L’idée d’indépendance n’a pas été battue!

Répétons-le : les fédéralistes ont beau dire, l’indépendance n’a pas été un enjeu électoral. On a parlé de référendum et on a fait peur aux Québécois avec cet exercice, pourtant hautement démocratique, présenté comme dangereusement divisif. Mais de l’indépendance? Il ne fut point question. Rien. Nothing. Pantoute. Vous avez entendu un débat pour ou contre l’indépendance, vous? Vous avez entendu des arguments pour l’indépendance et d’autres pour le fédéralisme? Il n’y a eu absolument aucun débat sur la pertinence de l’indépendance. Alors pourquoi conclure que le projet indépendantiste a été rejeté? C’est absurde.

D’ailleurs, les plus récents sondages sur la question nationale situent toujours le Oui à environ 40%, et ce, avec la question pure et dure (sans partenariat avec le Canada)! Et il faudrait que l’on pleure couchés en boule dans le fond du bain? Peuvent bien aller se faire voir les fédéraux qui nous croient à terre. En tout cas, moi, j’ai le goût de me battre plus que jamais, car c’est un nouveau contexte qui s’ouvre avec de nécessaires changements au PQ. Tout est possible si le PQ décide de remettre l’indépendance au coeur de son action et de son discours.
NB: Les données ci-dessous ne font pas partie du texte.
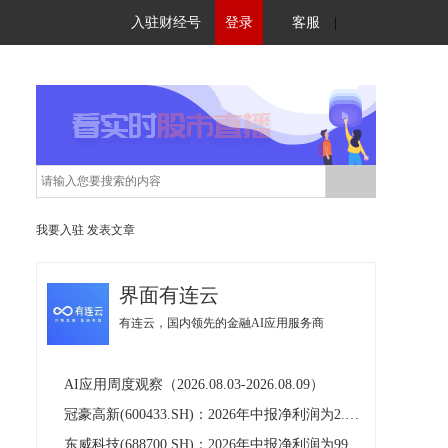
入驻财经号
登录
客服
|
我要入驻
发表文章
界面有连云
有连云，国内领先的金融AI应用服务商
AI应用周度观察（2026.08.03-2026.08.09）
冠豪高新(600433.SH)：2026年中报净利润为2.13亿元，同比扭亏为盈
东威科技(688700.SH)：2026年中报净利润为9912.17万元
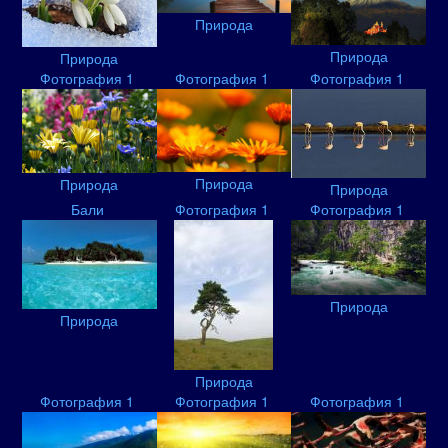
Природа
Природа
Природа
Фотография 1
Фотография 1
Фотография 1
Природа
Природа
Природа
Бали
Фотография 1
Фотография 1
Природа
Природа
Природа
Фотография 1
Фотография 1
Фотография 1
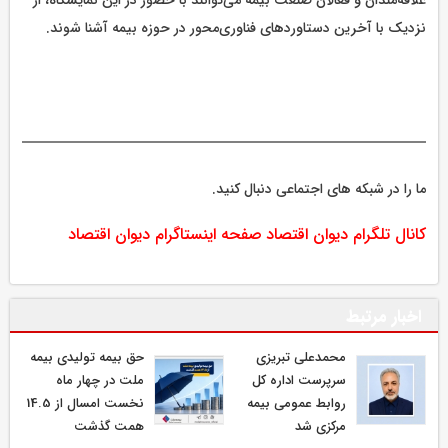
نزدیک با آخرین دستاوردهای فناوری‌محور در حوزه بیمه آشنا شوند.
ما را در شبکه های اجتماعی دنبال کنید.
کانال تلگرام دیوان اقتصاد
صفحه اینستاگرام دیوان اقتصاد
اخبار مرتبط
محمدعلی تبریزی
حق بیمه تولیدی بیمه
سرپرست اداره كل
ملت در چهار ماه
روابط عمومی بیمه
نخست امسال از 14.5
مركزی شد
همت گذشت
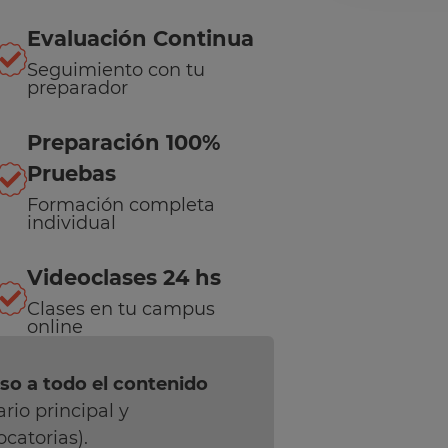
Evaluación Continua
Seguimiento con tu
preparador
Preparación 100%
Pruebas
Formación completa
individual
Videoclases 24 hs
Clases en tu campus
online
so a todo el contenido
rio principal y
catorias).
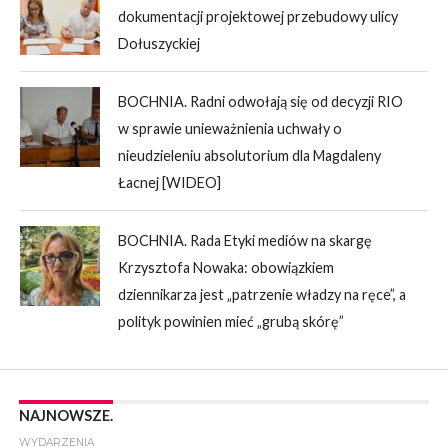
dokumentacji projektowej przebudowy ulicy
Dołuszyckiej
BOCHNIA. Radni odwołają się od decyzji RIO
w sprawie unieważnienia uchwały o
nieudzieleniu absolutorium dla Magdaleny
Łacnej [WIDEO]
BOCHNIA. Rada Etyki mediów na skargę
Krzysztofa Nowaka: obowiązkiem
dziennikarza jest „patrzenie władzy na ręce”, a
polityk powinien mieć „grubą skórę”
NAJNOWSZE.
WYDARZENIA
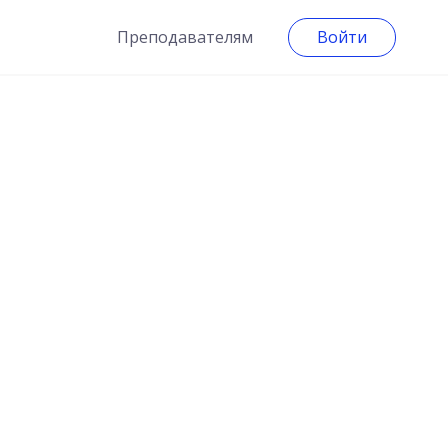
Преподавателям
Войти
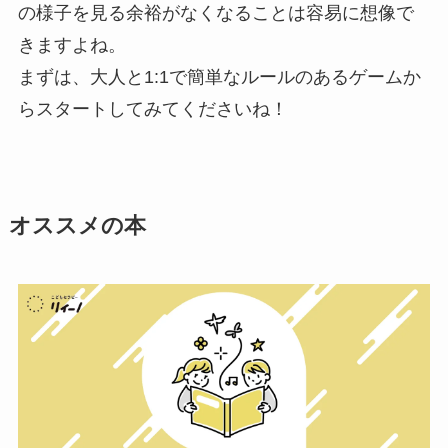
の様子を見る余裕がなくなることは容易に想像で
きますよね。
まずは、大人と1:1で簡単なルールのあるゲームか
らスタートしてみてくださいね！
オススメの本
Parce que c’est bien cela le problème : ce qui a toujours cimenté la coalition indépendantiste au PQ, c’est le combat pour l’indépendance, évidemment. En délaissant celui-ci, la gauche est partie à QS, la droite à la CAQ et les plus convaincus de l’indépendance à ON. Ensuite, avec la Charte de la laïcité, le PQ a divisé davantage ses troupes et l’électorat, perdant les souverainistes dits « inclusifs » et ses appuis dans plusieurs communautés. Ça donne le résultat d’hier.

Tandis que le PQ ne parle plus d’indépendance (sauf pour s’excuser d’être souverainiste) depuis 19 ans, le Oui se maintient à 40%. C’est extraordinaire! Imaginez si le PQ refaisait la pédagogie de l’indépendance et le procès du fédéralisme canadien. Par exemple, les Québécois de moins de 35 ans n’ont jamais véritablement vécu de débat sur l’indépendance : il y a énormément de gains à faire là!

Bref, je ne suis pas découragé. Le PQ a perdu, pas l’idée d’indépendance. C’est ce qui importe. Je suis même un peu content que les fédéraux nous pensent anéantis. Ils font une très grave erreur. Ça risque de leur faire très mal quand l’élastique finira bien par leur péter en pleine face. Donc, camarades indépendantistes, arrêtez de brailler, bottez-vous le cul et on continue le combat!

Vive le Québec libre! Nous vaincrons!